(Instructions to follow): Please format every line of text in the material as a JSON list of strings, one string per line, with blank lines skipped. Leave the pictures out.

(Extracted data):
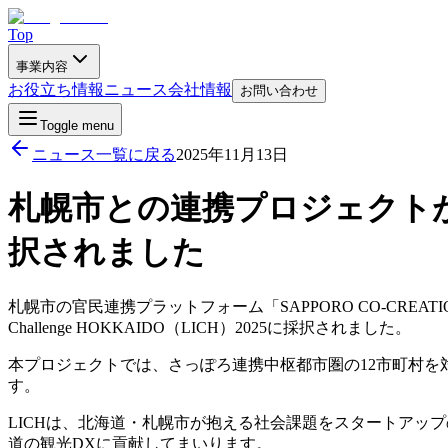
Top
事業内容
お役立ち情報
ニュース
会社情報
お問い合わせ
Toggle menu
ニュース一覧に戻る
2025年11月13日
札幌市との連携プロジェクトが「Loca
択されました
札幌市の官民連携プラットフォーム「SAPPORO CO-CREATI
Challenge HOKKAIDO（LICH）2025に採択されました。
本プロジェクトでは、さっぽろ連携中枢都市圏の12市町村を
す。
LICHは、北海道・札幌市が抱える社会課題をスタートアッ
道の観光DXに貢献してまいります。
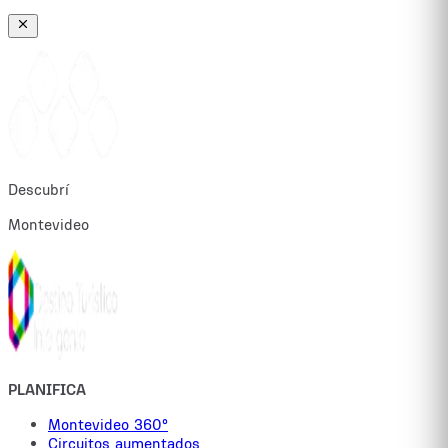
Descubrí
Montevideo
PLANIFICA
Montevideo 360°
Circuitos aumentados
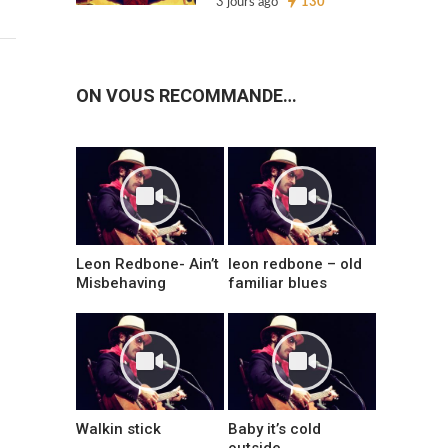
3 jours ago
130
ON VOUS RECOMMANDE…
Leon Redbone- Ain’t
leon redbone – old
Misbehaving
familiar blues
Walkin stick
Baby it’s cold
outside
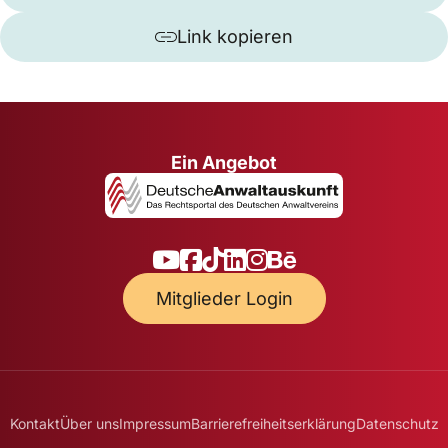
Link kopieren
Ein Angebot
Mitglieder Login
Kontakt
Über uns
Impressum
Barrierefreiheitserklärung
Datenschutz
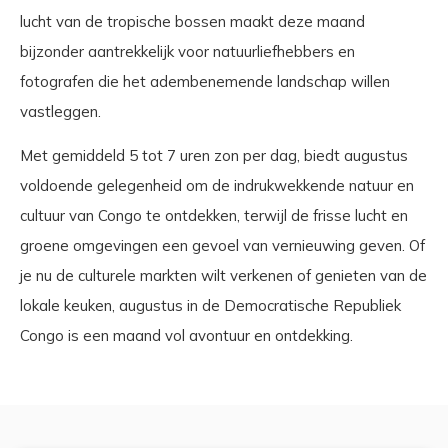
lucht van de tropische bossen maakt deze maand
bijzonder aantrekkelijk voor natuurliefhebbers en
fotografen die het adembenemende landschap willen
vastleggen.
Met gemiddeld 5 tot 7 uren zon per dag, biedt augustus
voldoende gelegenheid om de indrukwekkende natuur en
cultuur van Congo te ontdekken, terwijl de frisse lucht en
groene omgevingen een gevoel van vernieuwing geven. Of
je nu de culturele markten wilt verkenen of genieten van de
lokale keuken, augustus in de Democratische Republiek
Congo is een maand vol avontuur en ontdekking.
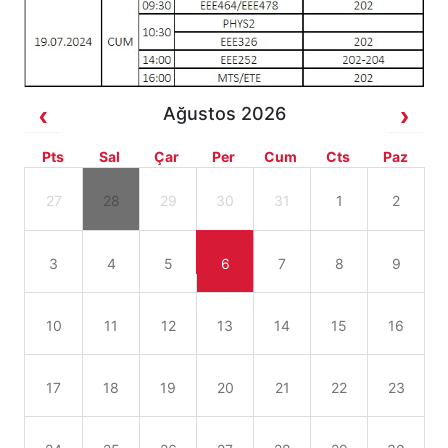
Ağustos 2026
Pts
Sal
Çar
Per
Cum
Cts
Paz
27
28
29
30
31
1
2
3
4
5
6
7
8
9
10
11
12
13
14
15
16
17
18
19
20
21
22
23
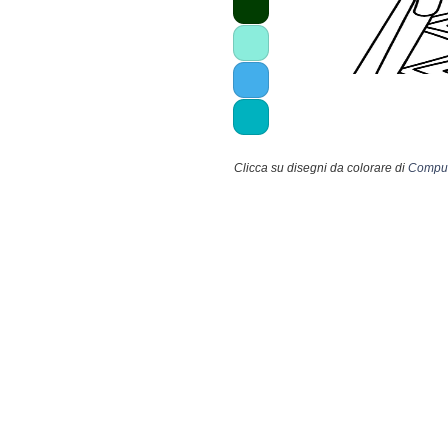
Clicca su disegni da colorare di
Comput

(Response below):
[
  "Top",
  "事業内容",
  "お役立ち情報",
  "ニュース",
  "会社情報",
  "お問い合わせ",
  "Toggle menu",
  "ニュース一覧に戻る",
  "2025年11月13日",
  "札幌市との連携プロジェクトが「Loca",
  "択されました",
  "札幌市の官民連携プラットフォーム「SAPPORO CO-CREATI",
  "Challenge HOKKAIDO（LICH）2025に採択されました。",
  "本プロジェクトでは、さっぽろ連携中枢都市圏の12市町村を",
  "す。",
  "LICHは、北海道・札幌市が抱える社会課題をスタートアッ",
  "道の観光DXに貢献してまいります。",
  "Descubrí",
  "Montevideo",
  "PLANIFICA",
  "Montevideo 360°",
  "Circuitos aumentados",
  "3 jours ago",
  "130",
  "ON VOUS RECOMMANDE…",
  "Leon Redbone- Ain’t",
  "leon redbone – old",
  "Misbehaving",
  "familiar blues",
  "Walkin stick",
  "Baby it’s cold",
  "outside",
  "Link kopieren",
  "Ein Angebot",
  "Mitglieder Login",
  "Kontakt",
  "Über uns",
  "Impressum",
  "Barrierefreiheitserklärung",
  "Datenschutz",
  "lucht van de tropische bossen maakt deze maand",
  "bijzonder aantrekkelijk voor natuurliefhebbers en",
  "fotografen die het adembenemende landschap willen",
  "vastleggen.",
  "Met gemiddeld 5 tot 7 uren zon per dag, biedt augustus",
  "voldoende gelegenheid om de indrukwekkende natuur en",
  "cultuur van Congo te ontdekken, terwijl de frisse lucht en",
  "groene omgevingen een gevoel van vernieuwing geven. Of",
  "je nu de culturele markten wilt verkenen of genieten van de",
  "lokale keuken, augustus in de Democratische Republiek",
  "Congo is een maand vol avontuur en ontdekking.",
  "Ağustos 2026",
  "Pts",
  "Sal",
  "Çar",
  "Per",
  "Cum",
  "Cts",
  "Paz",
  "27",
  "28",
  "29",
  "30",
  "31",
  "1",
  "2",
  "3",
  "4",
  "5",
  "6",
  "7",
  "8",
  "9",
  "10",
  "11",
  "12",
  "13",
  "14",
  "15",
  "16",
  "17",
  "18",
  "19",
  "20",
  "21",
  "22",
  "23",
  "Clicca su disegni da colorare di",
  "Comput"
]